RETIRED Sunshine Coast fitter and turner Howard Cox is used to being in the workshop - and now he's added another string to his bow.
The walls of Mr Cox's home, in a retirement community in Bli Bli on the Maroochy River, are lined with hand-crafted stringed instruments which he has made himself.
He has made around 70 stringed instruments in the five years since he took up the unique hobby and now creates guitars, ukuleles, banjos and banjoleles out of biscuit tins, cigar boxes, truck hub caps, distinctive wood and, in one case, a large piece of fruit.
Mr Cox, who lives at Halcyon Lakeside, was on holidays when he first saw a cigar box guitar in a shop, which caught his attention.
"I wanted to buy it, but it was too expensive, so I thought to myself 'I could build one of those', and that's exactly what I did," Mr Cox said.
"I looked through a few books, and most of it just involved ad-libbing, which came natural because of my wood and metalwork skills.
"I made the first one out of a biscuit tin, but you can make a guitar out of anything that has a hollow resonation, although some things don't sound as good as the others."
The instruments are the latest phase in Mr Cox's lifetime of craftsmanship, and has also been known to make model boats and aeroplanes.
His experimenting has also led him to transform Mack Truck hub caps, miniature coffins and a gourd - a pumpkin shaped fruit - into musical instruments.
"I don't like building the same thing twice, so I try to do a lot of different shapes and experiment to find out what kind of resonations I can get out of the different materials," he said.
"Some of my early ones weren't so pleasant sounding but you've got to start somewhere."
Over time, Mr Cox has added wood to his guitar-making repertoire, using tone-friendly and distinctive timbers like King Billy pine and Tasmanian blackwood to fashion his instruments.
"Depending on the complexity, a guitar can take anything from three days to a month to make."
His work so impressed the owner of local collectable's shop Montville's Rare Emporium that Mr Cox's creations are now in-store.
The sales help Mr Cox to cover the cost of materials and to gear up for the next guitar, banjo or ukulele he wants to make.

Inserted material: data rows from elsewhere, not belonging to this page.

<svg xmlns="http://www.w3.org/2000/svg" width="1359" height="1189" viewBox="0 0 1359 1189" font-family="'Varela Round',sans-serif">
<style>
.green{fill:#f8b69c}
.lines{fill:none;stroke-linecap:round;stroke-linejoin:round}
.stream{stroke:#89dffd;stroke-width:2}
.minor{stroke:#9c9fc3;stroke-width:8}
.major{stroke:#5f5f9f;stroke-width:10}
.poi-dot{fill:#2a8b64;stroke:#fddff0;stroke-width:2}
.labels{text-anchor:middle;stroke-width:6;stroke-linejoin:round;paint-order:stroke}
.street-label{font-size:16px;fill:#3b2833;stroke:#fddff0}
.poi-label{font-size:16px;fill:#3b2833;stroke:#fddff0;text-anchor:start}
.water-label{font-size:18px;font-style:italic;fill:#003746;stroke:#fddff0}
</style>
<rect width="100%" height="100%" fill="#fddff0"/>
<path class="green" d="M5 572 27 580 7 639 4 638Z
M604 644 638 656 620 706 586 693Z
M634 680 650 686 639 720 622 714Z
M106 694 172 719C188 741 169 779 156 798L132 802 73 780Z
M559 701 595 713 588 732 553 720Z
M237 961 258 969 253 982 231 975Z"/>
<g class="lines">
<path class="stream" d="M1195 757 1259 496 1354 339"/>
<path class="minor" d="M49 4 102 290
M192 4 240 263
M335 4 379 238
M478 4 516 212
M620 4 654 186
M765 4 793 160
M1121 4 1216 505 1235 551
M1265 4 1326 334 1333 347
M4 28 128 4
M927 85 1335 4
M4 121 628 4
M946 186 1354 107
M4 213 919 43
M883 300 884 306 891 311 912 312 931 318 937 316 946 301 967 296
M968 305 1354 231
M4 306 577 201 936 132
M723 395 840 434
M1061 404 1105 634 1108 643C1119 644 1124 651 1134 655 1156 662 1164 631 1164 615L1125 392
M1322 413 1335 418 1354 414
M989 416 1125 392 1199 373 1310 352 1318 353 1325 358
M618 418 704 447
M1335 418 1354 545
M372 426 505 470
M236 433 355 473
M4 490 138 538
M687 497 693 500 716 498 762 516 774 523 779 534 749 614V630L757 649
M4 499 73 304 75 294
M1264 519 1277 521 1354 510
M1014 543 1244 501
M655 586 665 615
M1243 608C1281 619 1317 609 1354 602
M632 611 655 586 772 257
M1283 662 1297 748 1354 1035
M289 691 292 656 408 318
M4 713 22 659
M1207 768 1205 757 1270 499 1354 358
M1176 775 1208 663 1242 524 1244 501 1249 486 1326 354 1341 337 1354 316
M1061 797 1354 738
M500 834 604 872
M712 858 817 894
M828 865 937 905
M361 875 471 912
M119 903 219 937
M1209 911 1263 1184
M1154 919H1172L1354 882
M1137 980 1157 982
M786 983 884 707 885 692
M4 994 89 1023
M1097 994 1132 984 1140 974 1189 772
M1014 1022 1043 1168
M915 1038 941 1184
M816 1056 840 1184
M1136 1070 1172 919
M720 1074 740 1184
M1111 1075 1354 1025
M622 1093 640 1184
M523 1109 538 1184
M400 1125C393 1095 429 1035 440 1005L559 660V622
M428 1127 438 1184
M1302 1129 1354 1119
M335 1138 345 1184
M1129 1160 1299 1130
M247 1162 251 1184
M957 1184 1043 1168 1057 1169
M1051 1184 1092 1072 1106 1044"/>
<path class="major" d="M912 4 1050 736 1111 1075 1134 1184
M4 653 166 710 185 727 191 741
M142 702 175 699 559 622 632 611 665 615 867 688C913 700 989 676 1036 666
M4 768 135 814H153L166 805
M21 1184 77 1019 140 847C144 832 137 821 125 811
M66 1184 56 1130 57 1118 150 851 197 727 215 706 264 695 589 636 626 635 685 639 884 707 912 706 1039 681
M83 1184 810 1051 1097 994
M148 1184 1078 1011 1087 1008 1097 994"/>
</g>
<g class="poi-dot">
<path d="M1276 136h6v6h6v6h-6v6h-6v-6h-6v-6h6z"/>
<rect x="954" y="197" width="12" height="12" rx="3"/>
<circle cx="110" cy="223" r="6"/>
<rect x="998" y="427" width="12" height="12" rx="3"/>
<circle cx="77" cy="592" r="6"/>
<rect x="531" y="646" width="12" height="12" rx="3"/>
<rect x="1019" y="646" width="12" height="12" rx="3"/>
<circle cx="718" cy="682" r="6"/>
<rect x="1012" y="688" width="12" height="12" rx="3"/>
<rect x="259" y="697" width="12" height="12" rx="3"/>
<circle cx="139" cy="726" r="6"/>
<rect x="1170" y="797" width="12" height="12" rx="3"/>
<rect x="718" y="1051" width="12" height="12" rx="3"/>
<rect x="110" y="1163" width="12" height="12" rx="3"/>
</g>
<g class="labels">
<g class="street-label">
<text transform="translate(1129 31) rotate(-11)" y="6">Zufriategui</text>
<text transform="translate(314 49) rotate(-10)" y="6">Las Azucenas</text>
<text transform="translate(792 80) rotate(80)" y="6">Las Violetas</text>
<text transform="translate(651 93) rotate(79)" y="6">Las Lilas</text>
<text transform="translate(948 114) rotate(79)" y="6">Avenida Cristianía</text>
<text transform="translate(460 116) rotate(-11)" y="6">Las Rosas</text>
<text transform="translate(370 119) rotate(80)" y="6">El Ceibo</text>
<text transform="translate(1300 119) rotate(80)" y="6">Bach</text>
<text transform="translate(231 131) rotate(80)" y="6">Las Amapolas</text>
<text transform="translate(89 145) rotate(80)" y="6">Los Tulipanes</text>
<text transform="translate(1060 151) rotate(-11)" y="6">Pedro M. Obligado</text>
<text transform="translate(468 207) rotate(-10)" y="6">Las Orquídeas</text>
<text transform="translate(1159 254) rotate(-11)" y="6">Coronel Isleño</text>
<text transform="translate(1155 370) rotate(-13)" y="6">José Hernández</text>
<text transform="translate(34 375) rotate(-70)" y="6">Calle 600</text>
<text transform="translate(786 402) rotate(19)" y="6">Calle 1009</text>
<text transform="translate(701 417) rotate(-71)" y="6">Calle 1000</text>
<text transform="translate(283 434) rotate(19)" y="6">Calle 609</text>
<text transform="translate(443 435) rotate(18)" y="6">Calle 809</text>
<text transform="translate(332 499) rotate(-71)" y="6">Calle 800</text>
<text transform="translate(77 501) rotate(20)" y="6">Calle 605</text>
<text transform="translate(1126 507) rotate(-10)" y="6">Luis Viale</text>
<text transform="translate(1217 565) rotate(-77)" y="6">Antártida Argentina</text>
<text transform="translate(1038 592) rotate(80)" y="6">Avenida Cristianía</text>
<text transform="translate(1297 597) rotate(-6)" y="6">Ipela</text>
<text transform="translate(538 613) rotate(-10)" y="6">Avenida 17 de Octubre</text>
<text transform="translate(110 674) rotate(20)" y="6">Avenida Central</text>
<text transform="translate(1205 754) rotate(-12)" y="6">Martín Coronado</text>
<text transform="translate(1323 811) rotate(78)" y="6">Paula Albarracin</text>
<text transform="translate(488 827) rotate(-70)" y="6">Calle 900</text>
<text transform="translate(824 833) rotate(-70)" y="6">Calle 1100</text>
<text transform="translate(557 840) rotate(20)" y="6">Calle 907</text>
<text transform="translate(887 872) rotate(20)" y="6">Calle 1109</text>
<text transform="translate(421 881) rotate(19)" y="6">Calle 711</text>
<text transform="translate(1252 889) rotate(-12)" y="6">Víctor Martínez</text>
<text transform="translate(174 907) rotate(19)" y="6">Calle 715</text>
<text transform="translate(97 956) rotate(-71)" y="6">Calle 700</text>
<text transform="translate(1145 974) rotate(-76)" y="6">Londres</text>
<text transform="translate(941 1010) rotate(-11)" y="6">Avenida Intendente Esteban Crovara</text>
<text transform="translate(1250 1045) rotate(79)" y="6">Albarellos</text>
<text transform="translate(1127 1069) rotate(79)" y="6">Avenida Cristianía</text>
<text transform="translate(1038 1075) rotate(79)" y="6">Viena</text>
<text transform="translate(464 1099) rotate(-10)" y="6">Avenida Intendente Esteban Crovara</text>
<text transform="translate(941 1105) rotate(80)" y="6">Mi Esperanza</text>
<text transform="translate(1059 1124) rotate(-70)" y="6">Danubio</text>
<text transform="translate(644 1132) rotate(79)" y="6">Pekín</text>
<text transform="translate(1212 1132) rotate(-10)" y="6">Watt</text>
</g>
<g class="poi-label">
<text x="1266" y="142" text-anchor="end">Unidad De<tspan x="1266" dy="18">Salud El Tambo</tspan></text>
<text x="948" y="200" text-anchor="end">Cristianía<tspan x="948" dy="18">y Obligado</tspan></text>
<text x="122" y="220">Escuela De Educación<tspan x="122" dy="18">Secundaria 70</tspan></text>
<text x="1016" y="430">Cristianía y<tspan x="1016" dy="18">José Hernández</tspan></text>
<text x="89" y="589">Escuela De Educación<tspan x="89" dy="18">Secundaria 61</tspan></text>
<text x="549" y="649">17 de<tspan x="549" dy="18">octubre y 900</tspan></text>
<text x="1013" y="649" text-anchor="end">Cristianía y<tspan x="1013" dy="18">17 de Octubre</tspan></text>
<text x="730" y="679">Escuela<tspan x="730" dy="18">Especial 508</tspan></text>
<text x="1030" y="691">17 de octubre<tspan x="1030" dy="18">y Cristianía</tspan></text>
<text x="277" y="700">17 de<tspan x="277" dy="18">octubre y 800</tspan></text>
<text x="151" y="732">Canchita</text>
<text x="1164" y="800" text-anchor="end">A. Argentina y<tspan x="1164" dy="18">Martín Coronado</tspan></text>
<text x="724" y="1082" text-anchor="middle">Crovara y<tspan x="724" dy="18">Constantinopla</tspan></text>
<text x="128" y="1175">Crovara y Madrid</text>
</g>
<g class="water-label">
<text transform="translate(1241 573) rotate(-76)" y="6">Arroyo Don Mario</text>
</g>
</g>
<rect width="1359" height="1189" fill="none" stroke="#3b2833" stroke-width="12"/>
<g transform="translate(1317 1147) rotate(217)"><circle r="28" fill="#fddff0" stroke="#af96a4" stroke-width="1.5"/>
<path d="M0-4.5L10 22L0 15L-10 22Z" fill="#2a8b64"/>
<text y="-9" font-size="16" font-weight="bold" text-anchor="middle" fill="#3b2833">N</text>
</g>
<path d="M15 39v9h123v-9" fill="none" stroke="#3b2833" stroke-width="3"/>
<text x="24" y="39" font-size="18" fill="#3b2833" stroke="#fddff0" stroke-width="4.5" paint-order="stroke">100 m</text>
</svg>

One of his guitars recently went under the hammer for $320 at a Halcyon Lakeside fundraiser while other homeowners have asked Mr Cox to make them an instrument as well.
Mr Cox makes the instruments in his ground-floor garage, which has a workshop for his machinery and tools.
"I spend most of my life in the workshop, so I wouldn't have moved anywhere where I couldn't have my own workshop," he said.
"I have to be using my hands because it's part of my life to build things, repair things or to do things."